Incidentally, it also occurred to me yesterday that maybe the reason I don’t watch TV is because when I was growing up I rarely got to watch things I was interested in, because they were so different from what my sisters liked to wath. They liked the normal things that kids like to watch. I liked things that they declared were boring. So it is quite nice to realise that I have full control to watch whatever ‘boring’ thing I like now.

Today it is Christmas day and I am watching ‘Carols from Kings’, because my cable TV has a thing where you can watch things that were on TV in the past week, as well as what is on TV right now. So I am feeling very content listening to it and typing on my little Asus Eee laptop, and eating Belgian chocolate malt balls that I got from Asda, which are like maltesers but nicer. It’s odd – there is part of me that feels a bit naughty for spending Christmas alone. People are not supposed to spend Christmas alone – it either means you’re a bah humbug, or that you are a pitiable, lonely person to be prayed for in church. But it is so nice to be by myself. It is so very quiet outside – well, it’s always pretty quiet anyway, but even quieter today. I went in my garden and hung up my washing, and was aware that I’m probably the only person in my neighbourhood doing laundry on Christmas day, and it was a nice peaceful feeling.

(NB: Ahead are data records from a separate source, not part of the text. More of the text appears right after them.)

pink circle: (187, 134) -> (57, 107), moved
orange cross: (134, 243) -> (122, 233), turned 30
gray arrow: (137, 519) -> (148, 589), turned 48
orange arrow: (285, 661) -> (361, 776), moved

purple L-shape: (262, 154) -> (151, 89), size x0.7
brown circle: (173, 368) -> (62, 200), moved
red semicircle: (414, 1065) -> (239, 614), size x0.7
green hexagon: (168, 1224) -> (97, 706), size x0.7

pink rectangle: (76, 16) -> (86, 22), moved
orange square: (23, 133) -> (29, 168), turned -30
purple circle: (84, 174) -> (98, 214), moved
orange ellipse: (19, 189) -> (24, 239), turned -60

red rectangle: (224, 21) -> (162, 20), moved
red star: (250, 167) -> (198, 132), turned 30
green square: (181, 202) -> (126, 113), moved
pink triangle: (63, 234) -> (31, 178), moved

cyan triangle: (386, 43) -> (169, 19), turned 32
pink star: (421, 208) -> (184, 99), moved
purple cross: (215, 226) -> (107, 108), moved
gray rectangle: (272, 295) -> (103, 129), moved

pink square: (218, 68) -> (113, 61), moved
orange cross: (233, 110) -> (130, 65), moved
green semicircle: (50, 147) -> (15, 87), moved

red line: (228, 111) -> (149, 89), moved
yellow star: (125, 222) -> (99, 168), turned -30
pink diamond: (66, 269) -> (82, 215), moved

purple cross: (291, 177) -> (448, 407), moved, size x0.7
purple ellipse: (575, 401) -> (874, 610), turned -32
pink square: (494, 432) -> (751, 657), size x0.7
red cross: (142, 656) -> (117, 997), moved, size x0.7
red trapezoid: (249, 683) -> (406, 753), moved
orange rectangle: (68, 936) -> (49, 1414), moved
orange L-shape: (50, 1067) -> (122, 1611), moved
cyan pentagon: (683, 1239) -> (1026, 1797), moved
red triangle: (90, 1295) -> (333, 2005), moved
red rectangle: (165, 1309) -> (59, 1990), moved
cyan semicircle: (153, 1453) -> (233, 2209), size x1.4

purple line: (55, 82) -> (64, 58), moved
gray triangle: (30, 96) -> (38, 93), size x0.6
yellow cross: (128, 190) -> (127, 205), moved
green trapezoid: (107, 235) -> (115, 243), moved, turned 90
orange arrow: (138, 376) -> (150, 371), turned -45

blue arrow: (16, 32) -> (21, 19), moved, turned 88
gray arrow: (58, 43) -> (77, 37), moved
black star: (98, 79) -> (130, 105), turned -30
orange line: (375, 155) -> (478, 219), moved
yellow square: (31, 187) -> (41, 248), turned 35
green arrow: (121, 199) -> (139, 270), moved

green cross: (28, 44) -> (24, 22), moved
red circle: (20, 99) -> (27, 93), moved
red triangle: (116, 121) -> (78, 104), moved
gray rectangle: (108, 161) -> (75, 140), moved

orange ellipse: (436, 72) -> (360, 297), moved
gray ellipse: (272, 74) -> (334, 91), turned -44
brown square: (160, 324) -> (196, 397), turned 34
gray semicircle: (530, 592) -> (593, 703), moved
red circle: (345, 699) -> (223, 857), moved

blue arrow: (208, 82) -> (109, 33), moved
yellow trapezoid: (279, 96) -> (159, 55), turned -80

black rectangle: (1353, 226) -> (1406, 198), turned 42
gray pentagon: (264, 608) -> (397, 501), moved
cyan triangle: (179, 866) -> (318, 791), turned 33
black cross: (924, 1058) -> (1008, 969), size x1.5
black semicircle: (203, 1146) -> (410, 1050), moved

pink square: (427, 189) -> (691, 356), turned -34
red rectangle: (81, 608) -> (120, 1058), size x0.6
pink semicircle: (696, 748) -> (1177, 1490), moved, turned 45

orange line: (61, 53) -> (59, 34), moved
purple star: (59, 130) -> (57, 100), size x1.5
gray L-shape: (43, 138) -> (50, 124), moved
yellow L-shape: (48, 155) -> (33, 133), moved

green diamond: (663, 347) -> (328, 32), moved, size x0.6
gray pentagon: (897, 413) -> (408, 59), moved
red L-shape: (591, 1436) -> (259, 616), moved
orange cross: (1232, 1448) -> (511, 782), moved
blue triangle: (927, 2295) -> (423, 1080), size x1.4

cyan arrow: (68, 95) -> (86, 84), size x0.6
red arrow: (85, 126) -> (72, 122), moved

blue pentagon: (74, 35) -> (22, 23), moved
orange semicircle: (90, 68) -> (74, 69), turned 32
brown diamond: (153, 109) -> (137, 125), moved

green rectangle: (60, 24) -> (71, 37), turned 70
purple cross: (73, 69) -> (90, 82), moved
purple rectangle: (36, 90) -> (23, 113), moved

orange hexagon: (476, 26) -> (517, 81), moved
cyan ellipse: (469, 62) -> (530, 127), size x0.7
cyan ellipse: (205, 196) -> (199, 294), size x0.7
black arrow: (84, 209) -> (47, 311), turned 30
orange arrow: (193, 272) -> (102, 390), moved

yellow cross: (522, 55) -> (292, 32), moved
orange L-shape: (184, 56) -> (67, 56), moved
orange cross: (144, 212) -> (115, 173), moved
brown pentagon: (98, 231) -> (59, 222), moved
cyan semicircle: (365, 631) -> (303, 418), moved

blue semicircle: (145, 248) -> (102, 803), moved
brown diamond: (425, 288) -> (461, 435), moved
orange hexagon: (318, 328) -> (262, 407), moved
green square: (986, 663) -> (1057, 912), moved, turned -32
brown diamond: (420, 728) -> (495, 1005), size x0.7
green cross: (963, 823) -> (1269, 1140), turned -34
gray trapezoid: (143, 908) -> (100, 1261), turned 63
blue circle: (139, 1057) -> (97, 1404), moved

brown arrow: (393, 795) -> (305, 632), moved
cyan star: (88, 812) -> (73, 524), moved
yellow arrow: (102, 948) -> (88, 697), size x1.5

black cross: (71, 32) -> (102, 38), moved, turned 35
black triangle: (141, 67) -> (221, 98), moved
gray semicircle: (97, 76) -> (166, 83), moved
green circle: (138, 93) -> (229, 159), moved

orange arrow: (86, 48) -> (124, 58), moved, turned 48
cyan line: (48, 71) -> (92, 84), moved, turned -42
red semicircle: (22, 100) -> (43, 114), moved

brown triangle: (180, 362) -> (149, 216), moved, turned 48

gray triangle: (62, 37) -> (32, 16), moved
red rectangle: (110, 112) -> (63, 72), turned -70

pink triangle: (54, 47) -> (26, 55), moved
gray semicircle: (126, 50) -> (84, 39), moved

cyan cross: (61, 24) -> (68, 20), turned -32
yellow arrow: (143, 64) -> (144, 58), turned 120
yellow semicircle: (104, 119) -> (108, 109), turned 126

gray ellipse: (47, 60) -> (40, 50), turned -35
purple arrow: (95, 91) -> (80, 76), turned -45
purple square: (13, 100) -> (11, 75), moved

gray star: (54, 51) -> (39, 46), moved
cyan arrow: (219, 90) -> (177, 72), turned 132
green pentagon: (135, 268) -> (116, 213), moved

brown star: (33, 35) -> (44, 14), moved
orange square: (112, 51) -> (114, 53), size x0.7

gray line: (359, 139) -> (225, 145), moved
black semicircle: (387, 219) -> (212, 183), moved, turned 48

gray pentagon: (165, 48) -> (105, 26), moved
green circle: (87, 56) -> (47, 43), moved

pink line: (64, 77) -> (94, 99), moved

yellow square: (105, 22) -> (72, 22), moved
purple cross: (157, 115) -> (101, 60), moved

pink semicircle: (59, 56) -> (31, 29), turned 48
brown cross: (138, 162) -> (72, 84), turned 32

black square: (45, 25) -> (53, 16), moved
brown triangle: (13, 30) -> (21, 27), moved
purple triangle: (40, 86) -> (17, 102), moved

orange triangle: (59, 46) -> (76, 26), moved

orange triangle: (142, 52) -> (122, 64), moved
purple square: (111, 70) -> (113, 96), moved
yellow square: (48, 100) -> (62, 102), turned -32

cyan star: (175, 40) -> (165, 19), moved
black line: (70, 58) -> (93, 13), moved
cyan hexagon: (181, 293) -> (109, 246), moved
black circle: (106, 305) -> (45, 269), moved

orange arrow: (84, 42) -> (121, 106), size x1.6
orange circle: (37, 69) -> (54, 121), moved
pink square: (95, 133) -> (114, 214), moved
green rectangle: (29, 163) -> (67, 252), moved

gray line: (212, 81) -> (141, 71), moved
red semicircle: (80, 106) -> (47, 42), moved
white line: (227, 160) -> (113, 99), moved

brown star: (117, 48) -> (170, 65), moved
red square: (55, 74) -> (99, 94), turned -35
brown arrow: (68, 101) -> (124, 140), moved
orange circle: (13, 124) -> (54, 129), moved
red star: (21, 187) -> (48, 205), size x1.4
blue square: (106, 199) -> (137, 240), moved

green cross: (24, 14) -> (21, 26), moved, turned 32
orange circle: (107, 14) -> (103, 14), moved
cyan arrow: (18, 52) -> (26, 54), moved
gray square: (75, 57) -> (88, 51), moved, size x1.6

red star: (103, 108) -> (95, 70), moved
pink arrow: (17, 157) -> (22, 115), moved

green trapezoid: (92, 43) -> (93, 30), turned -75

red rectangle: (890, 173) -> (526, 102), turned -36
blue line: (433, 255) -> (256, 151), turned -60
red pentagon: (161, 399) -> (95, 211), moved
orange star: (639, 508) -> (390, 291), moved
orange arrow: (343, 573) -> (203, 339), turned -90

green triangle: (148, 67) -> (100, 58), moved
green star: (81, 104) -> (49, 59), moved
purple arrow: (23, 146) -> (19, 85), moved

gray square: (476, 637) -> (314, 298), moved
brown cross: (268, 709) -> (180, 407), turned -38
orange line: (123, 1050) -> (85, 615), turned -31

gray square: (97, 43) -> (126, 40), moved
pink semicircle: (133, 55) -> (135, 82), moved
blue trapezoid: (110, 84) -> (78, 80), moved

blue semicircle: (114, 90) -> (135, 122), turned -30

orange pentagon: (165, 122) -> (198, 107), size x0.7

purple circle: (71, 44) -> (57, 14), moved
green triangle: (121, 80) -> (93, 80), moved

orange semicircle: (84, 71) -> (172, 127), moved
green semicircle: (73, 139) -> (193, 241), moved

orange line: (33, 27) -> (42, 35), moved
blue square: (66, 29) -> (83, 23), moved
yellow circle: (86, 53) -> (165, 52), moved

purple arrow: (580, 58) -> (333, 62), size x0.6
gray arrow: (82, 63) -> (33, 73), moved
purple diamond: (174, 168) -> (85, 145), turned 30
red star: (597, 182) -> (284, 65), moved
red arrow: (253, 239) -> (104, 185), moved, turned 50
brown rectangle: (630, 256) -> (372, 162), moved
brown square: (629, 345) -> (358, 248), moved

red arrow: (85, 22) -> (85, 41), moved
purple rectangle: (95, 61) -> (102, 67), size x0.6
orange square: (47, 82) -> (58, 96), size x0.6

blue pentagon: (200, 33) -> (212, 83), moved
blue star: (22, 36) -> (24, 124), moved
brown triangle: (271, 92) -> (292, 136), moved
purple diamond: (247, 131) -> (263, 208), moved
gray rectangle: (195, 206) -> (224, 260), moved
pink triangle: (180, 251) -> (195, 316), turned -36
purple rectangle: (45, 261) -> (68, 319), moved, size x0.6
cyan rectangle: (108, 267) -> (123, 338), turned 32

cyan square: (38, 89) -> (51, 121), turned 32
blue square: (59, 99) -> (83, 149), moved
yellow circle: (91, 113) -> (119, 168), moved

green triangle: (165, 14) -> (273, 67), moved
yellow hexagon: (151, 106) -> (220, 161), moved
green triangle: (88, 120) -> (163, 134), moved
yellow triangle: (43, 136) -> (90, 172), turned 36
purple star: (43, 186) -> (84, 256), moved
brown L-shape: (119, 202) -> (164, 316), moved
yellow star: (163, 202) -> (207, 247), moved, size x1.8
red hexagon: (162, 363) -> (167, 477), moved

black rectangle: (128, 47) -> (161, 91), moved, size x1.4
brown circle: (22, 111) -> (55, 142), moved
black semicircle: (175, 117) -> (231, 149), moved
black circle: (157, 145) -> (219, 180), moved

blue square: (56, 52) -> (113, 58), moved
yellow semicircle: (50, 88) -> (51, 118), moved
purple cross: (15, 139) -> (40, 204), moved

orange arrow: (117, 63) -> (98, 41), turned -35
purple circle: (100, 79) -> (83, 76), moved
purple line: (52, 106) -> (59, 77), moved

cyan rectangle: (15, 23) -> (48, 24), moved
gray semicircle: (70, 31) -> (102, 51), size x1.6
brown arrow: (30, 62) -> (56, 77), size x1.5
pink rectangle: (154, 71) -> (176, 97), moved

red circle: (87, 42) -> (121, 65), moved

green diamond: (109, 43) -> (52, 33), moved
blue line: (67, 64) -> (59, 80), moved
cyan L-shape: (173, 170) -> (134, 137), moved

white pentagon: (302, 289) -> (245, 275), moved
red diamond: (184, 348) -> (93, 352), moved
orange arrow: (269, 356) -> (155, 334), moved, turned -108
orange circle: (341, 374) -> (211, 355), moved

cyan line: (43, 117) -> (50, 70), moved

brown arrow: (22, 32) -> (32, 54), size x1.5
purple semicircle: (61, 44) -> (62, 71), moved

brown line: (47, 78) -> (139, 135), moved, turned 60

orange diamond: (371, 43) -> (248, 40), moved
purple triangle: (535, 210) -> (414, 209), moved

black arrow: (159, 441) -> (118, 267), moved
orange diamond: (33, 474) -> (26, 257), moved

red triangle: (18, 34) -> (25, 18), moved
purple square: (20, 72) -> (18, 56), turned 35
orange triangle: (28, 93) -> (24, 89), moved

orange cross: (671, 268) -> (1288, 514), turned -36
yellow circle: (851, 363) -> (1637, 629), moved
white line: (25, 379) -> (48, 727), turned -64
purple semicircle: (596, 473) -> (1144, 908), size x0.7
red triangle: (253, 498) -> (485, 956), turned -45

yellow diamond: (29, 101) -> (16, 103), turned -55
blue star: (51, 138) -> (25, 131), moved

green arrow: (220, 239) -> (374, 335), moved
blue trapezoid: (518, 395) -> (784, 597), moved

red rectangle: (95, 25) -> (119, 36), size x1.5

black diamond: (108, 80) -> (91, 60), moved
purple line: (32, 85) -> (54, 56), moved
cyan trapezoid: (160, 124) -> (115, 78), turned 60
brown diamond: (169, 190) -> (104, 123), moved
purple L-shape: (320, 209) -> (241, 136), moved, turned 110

Christmas does not have a religious significance to me. I like the carols purely for familiarity and because I like the sound. The words are silly, and they don’t help me worship God. I like my relationship with God to be constant. I don’t like it to have to be different on Christmas day, and I don’t think it has to be, because there is a bit in the Bible about how some people like to have certain days as special and set apart and other people like all days to be the same, and whatever you do, do for God. So I am the latter type of person.

I have a random question. Why do bishops wear those funny hats? I am really not used to such hats because I have never attended a church where anyone wore one. Yesterday when i was watching the eucharist carol service on TV, I saw this bishop was wearing a funny hat, and for a moment, when I wasn’t properly paying attention, I thought to myself that he was wearing a Christmas party hat that he had got out of a cracker. I thought it was part of the festive season. But then I paid attention and remembered they wear hats like that all the time, because I see the photos on the internet, so I am curious what it signifies.